1964'te Filistin Kurtuluş Örgütü'nün kurulmasından üç sene sonra 1967'de Haşhaşiler kitabını yazan Bernard Lewis'in “Batı'nın Müslüman Ortadoğu'yu istikrarsızlaştırmak ve yeni Siyonist Haçlıların fethine açmak için, İsmailî Haşişîlerin modern bir muadilini yaratmak gerektiğini savunması”nı bu çerçevede okuyan genç irkilir.

Bu DAEŞ denen şeye dair bir şeyler sezmeye başlar, PKK denilen kanserin anlamına dair yeni izler belirir zihninde. 11 Eylül'ün sonrasında Haçlı Seferi söylemlerinin bir dil sürçmesinin ötesinde bir şeyler olabileceğini zannetmeye başlar.  

Olayın bir yönü burada bizim hiç mi suçumuz yok.

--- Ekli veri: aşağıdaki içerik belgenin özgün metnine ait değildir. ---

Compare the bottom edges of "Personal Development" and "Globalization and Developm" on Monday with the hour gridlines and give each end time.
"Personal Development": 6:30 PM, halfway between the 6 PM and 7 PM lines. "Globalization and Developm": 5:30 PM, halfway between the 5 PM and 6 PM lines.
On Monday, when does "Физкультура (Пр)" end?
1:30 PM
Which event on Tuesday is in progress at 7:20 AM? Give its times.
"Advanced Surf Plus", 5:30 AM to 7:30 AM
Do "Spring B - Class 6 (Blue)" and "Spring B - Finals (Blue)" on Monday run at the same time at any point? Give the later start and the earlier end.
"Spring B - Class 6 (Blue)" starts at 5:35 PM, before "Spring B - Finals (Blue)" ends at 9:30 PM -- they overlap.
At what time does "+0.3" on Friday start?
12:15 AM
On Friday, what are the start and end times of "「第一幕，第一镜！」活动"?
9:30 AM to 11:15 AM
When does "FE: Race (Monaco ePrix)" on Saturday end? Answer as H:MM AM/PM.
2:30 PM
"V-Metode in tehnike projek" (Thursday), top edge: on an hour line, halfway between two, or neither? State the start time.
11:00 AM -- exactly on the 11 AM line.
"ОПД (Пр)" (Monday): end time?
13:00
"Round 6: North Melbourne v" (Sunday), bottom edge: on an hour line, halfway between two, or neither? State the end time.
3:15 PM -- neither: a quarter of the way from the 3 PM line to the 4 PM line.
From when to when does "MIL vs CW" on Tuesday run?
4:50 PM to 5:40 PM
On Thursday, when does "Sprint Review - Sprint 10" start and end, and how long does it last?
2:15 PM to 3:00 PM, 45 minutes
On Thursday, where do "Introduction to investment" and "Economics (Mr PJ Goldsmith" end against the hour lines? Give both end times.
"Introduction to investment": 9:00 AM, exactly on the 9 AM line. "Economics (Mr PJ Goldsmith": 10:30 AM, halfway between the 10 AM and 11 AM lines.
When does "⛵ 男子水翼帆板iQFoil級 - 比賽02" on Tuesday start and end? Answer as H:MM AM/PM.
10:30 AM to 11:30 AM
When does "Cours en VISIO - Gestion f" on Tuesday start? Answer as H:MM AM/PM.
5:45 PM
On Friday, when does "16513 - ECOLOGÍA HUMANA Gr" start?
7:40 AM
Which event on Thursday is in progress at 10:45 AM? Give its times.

Her şeyin dışarıdan bir şeylere bağlayıp iradesiz ve idraksiz bir sürü olduğumuzu itiraf etmiş olmuyor muyuz?

Paranın ve gücün yozlaştırıcı etkisinin fersudeleştirdiği bir esriklik haliyle içimizde çürüyen bir şeyleri fark edemiyor muyuz?

AVM'lerin gölgesinde kapitalist güç bizi kendileştirirken kendimizi aramak iddiası ironik olmuyor mu?

Biz bir ahlakın tarihinin çocuklarıyız; ne ırk, ne iktisat endişeleri ahlakımızı sarsamaz diyen Nurettin Topçu'ya kulak vermek çok mu zor?

Ya oryantalist imgenin kurguladığı tarihin bir parçası olmaya devam edeceğiz ya da biz olarak kendimize geleceğiz.

İsmet Özel'e bitirelim: Mataramdaki suya tuz ekledim, azığım yok uzun yola çıkmaya hüküm giydim.